D’autre part, la fameuse crise pétrolière a sauvé le monde. S’il n’y avait pas la crise pétrolière dans les années 1970, l’Occident se serait planté dans une guerre interminable de crises monétaires et économiques. Les États-Unis auraient perdu leur statut de « locomotive mondiale ». Et qui va les remplacer personne. On serait retourné à une crise économique de 1929-bis.
La réponse est donc « Tout va pour le mieux dans le meilleur des mondes. » L’humanité n’a pas d’issue, sinon d’être ce qu’elle est et faire ce qu’elle peut faire.
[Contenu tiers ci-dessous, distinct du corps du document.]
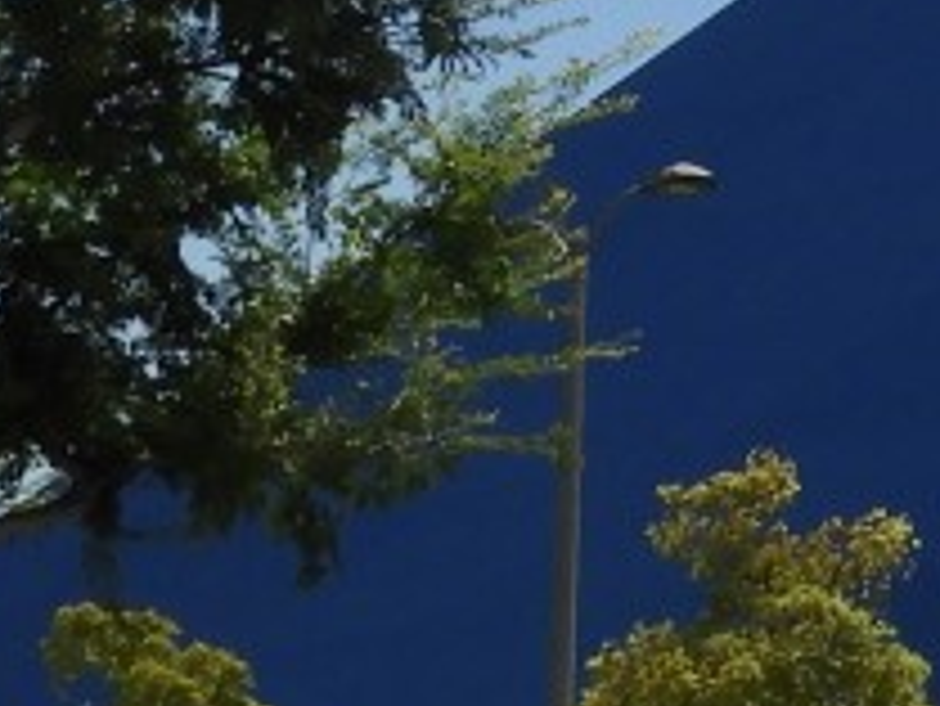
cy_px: -319
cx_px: 1880
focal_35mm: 227
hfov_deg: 8.3
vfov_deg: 6.5
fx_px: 6168
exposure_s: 1/1600
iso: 100
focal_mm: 5.9
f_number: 4
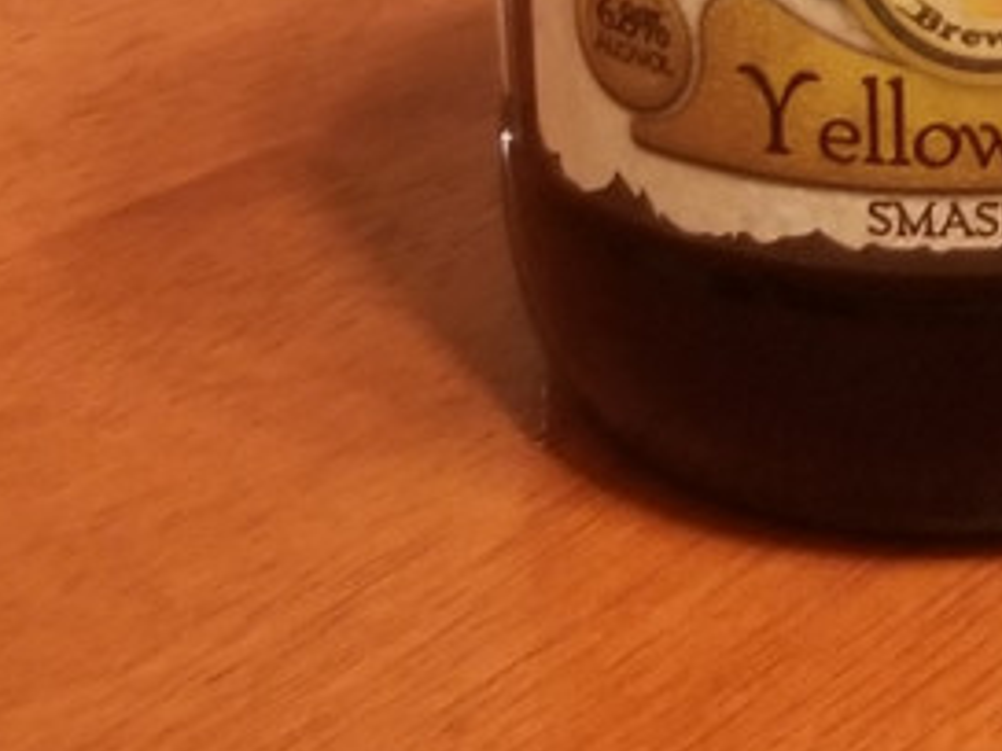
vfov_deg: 13.0
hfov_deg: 17.7
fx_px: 2953
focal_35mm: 102
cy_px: -622
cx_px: 1387
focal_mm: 4.25
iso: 200
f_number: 1.7
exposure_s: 1/11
“La réponse est donc « Tout va pour le mieux dans le meilleur des mondes. »” LOL
On ne peut avoir de discussion sérieuse avec un économiste que si l’on admet l’axiome indiscutable d’un PIB croissant. Toute autre hypothèse rend le dialogue impossible. Même chose en ce qui concerne l’énergie: elle est inépuisable, et l’on ne doit que décrire son prix pour comprendre les crises. Evoquer un stock d’énergie ou de matières premières “gratuites” qui s’épuisent, c’est faire preuve d’amateurisme, et cela ne peut que vous disqualifier aux yeux des spécialistes qui savent et qui conseillent nos dirigeant éclairés. Le peuple peut descendre dans les rues pour contester le pouvoir, ou protester depuis son balcon depuis qu’il est confiné, cela ne changera rien: on pourra toujours exercer sur lui la pression du chômage pour lui faire comprendre qu’il n’est qu’un sans-dent ou un “corvéable à souhait” …… et tout cela jusqu’au jour où il n’y aura plus une goutte de pétrole “rentable à extraire”, plus de métaux rares indispensables pour faire marcher l’économie, et faire penser nos penseurs économistes, … qu’il faudra reconvertir en agriculteurs. Plus de transport non plus pour nourrir les villes , … que l’on devra déconstruire. Ce jour, on pourra conseiller à nos économistes de regarder et écouter les vidéos de Jean-Marc Jancovici qui avait su prévoir le monde de l’énergie et des matières premières du futur en considérant qu’elles n’étaient pas gratuires, et qu’un jour la nature prendrait sa revanche contre des économistes prétentieux, et donc incompétents.